In R, several packages allow us to estimate a model applying various regularization methods. For instance, the package glmnet implements the lasso or ridge penalty for generalized linear models via penalized maximum likelihood. \[\min_{(\beta_0, \beta) \in \mathbb{R}^{p+1}}\frac{1}{2N} \sum_{i=1}^N (y_i -\beta_0-x_i^T \beta)^2+\lambda \left[ (1-\alpha)||\beta||_2^2/2 + \alpha||\beta||_1\right]\] In order to obtain the Ridge algorithm we just need to set all the weight on the \(l2\) norm, i.e. \(\alpha=0\). The cross validation glmnet function already performs n-fold cross validation to choose the best \(\lambda\).

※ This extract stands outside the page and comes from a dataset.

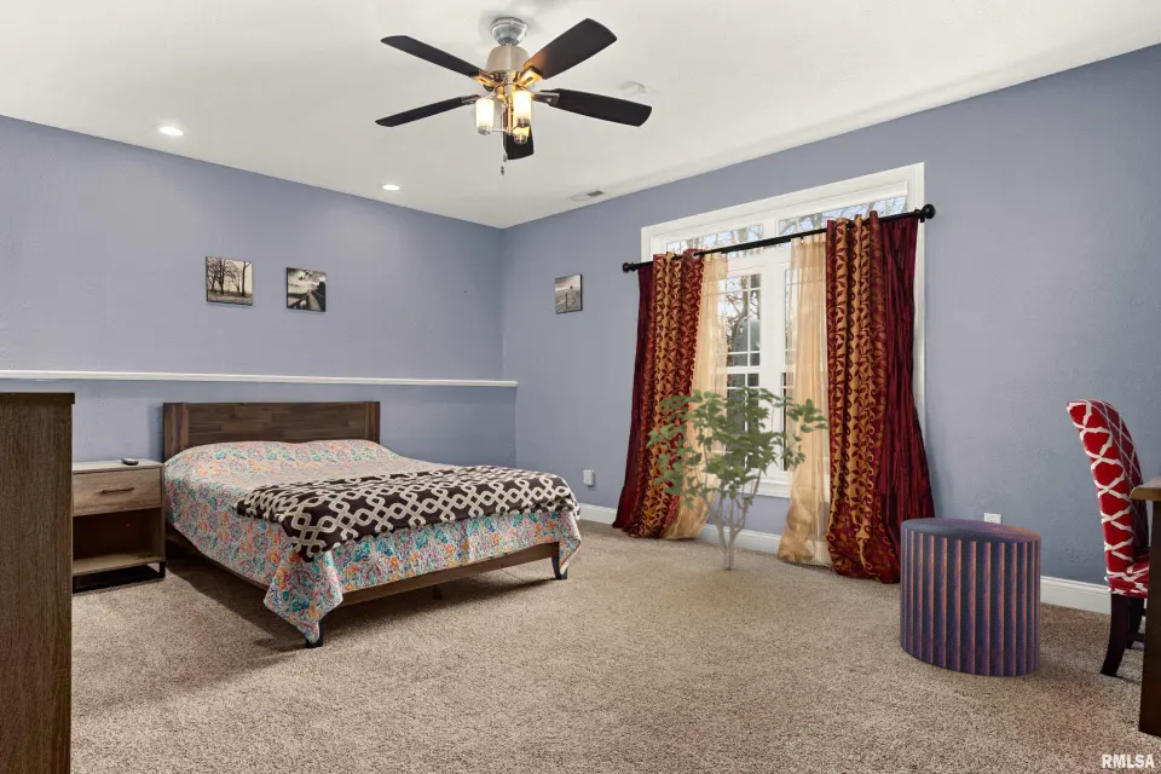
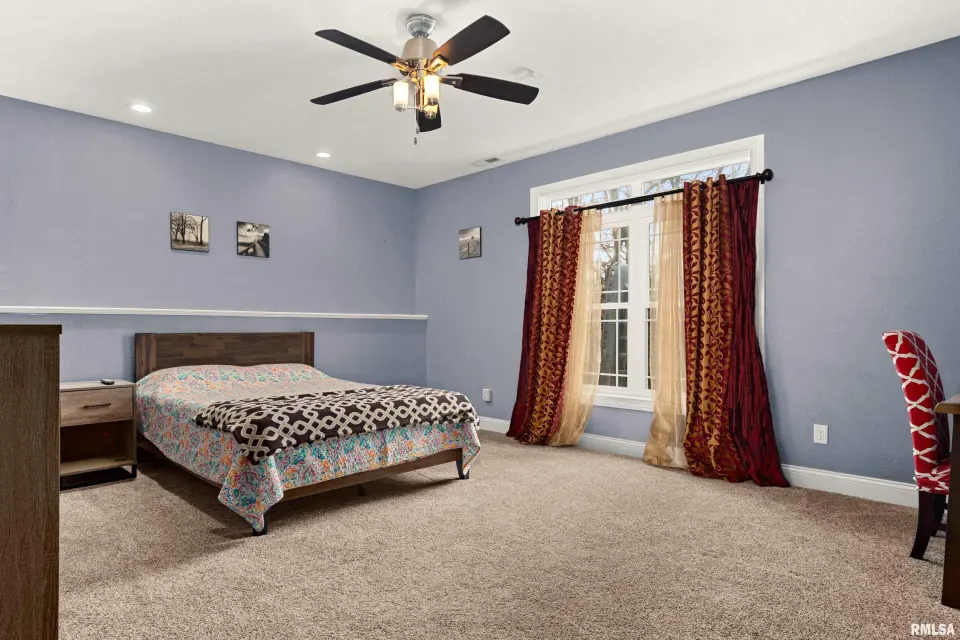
- pouf [899,516,1042,678]
- shrub [646,385,831,570]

require(glmnet, quietly = TRUE)
# load some data
x <- as.matrix(trees[, -1]) # independent variables
y <- as.double(as.matrix(trees[, 1])) # dependent variables
## Ridge Regression to create the Adaptive Weights Vector: alpha = 0
gamma <- 1
ridge <-
  cv.glmnet(x,
    y,
    type.measure = "mse",
    family = "gaussian",
    standardize = TRUE,
    alpha=0
  )
w <- 1 / abs(matrix(coef(ridge, s = ridge$lambda.min)[, 1][2:(ncol(x) + 1)]))^gamma
w[is.infinite(w)] <- 10^12 # Replacing Infinite values
## Adaptive Lasso: alpha = 1
fit <-
  cv.glmnet(
    x,
    y,
    alpha = 1,
    nfold = 10,
    standardize = TRUE,
    type.measure = "mse",
    family = "gaussian",
    penalty.factor = w
  )
plot(fit)

plot(fit$glmnet.fit, xvar = "lambda", label = TRUE)
abline(v = log(fit$lambda.min))
abline(v = log(fit$lambda.1se))

coef(fit, s = fit$lambda.1se)

## 3 x 1 sparse Matrix of class "dgCMatrix"
##                   s1
## (Intercept) 8.397319
## Height      .       
## Volume      0.160786

coef <- coef(fit, s = "lambda.1se")
selected_attributes <- (coef@i[-1] + 1)
# lasso.pred <- predict(lasso.mod, s = bestlam, newx = x[test,])
# mean((lasso.pred-ytest)^2)

# plot(fit$glmnet,"lambda",ylim=c(-2,2))

Zou, Hui. 2006. “The Adaptive Lasso and Its Oracle Properties.” Journal of the American Statistical Association 101 (476): 1418–29.